Data supplied:
********

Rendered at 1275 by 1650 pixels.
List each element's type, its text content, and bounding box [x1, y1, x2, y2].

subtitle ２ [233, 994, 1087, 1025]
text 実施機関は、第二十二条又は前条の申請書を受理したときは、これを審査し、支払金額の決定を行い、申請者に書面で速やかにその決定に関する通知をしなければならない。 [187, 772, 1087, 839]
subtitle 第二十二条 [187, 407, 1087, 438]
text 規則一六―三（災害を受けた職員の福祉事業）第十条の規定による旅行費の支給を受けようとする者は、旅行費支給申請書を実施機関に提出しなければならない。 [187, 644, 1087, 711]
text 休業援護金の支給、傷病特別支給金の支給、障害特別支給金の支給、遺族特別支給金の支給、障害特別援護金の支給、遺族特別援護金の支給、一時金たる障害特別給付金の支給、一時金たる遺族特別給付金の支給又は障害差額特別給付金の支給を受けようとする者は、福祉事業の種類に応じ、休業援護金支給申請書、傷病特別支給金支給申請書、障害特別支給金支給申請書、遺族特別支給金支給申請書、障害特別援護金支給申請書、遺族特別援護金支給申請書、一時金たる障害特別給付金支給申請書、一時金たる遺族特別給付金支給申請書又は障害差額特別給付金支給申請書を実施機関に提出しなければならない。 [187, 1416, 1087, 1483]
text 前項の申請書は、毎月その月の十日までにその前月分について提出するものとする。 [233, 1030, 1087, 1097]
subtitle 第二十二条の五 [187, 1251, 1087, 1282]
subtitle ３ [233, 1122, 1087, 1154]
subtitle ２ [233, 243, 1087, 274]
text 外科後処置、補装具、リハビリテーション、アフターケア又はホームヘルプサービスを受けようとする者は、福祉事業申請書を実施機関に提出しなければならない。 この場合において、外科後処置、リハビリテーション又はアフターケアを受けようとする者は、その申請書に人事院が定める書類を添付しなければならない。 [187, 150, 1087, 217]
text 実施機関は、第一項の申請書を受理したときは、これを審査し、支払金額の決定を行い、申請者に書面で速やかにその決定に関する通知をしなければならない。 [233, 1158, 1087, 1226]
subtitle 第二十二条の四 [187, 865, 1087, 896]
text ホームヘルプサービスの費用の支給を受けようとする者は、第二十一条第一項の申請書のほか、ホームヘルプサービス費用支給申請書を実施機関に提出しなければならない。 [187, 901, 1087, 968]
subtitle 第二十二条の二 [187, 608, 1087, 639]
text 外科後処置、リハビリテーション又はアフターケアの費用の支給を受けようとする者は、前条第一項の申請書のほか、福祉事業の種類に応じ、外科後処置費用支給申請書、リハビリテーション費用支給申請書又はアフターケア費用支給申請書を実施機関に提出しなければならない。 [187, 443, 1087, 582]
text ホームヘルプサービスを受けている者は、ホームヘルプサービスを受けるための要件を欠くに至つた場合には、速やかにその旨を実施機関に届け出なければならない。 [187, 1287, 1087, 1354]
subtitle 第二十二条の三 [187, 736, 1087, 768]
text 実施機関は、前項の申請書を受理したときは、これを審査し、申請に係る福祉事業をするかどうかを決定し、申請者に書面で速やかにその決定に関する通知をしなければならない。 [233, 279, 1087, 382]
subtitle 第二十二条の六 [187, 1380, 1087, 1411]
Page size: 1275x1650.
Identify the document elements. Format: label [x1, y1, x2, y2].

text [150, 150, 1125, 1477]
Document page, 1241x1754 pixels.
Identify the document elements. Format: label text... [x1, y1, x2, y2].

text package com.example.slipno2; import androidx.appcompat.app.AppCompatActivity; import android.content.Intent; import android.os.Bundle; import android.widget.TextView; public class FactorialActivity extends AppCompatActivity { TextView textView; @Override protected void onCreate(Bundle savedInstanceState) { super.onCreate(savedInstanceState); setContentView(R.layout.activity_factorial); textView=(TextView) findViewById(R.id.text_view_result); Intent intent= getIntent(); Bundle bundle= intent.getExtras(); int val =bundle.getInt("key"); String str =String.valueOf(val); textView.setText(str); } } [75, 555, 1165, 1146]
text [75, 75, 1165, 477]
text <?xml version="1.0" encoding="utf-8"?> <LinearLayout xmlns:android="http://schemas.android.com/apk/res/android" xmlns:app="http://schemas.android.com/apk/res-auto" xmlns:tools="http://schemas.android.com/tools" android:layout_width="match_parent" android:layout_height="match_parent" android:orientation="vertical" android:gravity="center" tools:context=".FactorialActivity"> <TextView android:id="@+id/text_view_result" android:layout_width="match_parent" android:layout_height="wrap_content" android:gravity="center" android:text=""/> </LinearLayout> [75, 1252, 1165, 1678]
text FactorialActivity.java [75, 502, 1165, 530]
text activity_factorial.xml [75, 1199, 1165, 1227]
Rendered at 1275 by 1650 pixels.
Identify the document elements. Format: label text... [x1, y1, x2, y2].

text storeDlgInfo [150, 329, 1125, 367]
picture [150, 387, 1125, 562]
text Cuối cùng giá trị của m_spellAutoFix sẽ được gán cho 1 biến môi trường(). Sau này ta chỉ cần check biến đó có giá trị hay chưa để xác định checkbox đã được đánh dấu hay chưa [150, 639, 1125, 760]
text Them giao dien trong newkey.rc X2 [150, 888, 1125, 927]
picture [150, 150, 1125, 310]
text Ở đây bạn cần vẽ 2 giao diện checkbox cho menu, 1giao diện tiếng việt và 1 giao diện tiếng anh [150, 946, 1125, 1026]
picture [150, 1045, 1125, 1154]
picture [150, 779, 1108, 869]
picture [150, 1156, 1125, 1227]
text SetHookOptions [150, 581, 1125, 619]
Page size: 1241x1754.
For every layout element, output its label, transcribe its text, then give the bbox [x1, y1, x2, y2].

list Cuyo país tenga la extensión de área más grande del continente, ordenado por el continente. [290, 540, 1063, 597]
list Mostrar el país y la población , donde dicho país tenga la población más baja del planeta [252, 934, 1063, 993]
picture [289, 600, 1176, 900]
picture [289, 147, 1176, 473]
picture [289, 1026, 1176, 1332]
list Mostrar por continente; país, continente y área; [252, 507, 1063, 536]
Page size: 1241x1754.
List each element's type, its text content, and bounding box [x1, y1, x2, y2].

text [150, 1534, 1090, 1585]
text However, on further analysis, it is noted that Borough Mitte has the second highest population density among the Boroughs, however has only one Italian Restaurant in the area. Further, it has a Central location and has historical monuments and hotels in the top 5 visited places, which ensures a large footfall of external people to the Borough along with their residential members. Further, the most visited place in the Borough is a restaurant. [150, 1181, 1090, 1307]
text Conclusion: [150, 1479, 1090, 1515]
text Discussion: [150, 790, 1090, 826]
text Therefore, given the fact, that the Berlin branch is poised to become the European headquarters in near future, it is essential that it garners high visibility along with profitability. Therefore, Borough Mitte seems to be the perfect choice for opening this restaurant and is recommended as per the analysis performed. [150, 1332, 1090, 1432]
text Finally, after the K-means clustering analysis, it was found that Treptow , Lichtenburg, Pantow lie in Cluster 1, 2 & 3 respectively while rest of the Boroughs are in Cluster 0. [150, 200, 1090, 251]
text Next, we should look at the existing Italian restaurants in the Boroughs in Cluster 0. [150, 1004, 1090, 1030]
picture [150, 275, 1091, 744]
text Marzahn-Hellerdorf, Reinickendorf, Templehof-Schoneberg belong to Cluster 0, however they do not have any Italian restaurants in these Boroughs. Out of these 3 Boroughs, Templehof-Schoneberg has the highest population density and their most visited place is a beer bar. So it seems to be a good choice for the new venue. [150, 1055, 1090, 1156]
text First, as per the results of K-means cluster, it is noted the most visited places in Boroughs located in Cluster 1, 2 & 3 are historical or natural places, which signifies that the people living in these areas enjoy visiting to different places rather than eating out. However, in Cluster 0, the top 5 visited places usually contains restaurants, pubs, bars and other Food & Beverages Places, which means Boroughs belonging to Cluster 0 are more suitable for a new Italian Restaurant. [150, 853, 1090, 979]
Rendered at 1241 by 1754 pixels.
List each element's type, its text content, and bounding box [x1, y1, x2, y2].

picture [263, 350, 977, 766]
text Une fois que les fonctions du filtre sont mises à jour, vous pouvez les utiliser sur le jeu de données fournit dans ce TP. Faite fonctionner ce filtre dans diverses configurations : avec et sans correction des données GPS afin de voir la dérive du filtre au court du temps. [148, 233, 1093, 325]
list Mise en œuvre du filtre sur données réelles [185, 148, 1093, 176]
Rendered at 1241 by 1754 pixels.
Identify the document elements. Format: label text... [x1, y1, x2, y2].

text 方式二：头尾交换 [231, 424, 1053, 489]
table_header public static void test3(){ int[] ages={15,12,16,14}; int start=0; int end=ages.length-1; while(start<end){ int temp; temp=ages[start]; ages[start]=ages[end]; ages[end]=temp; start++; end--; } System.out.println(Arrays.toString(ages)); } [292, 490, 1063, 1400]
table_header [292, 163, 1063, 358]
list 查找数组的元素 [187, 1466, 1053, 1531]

********

Instructions to follow: Please give back only the lines starting with the one that contains "table_header [292, 163, 1063, 358]" and ending with the last line of the listing, retyped exactly.

Finished task:
table_header [292, 163, 1063, 358]
list 查找数组的元素 [187, 1466, 1053, 1531]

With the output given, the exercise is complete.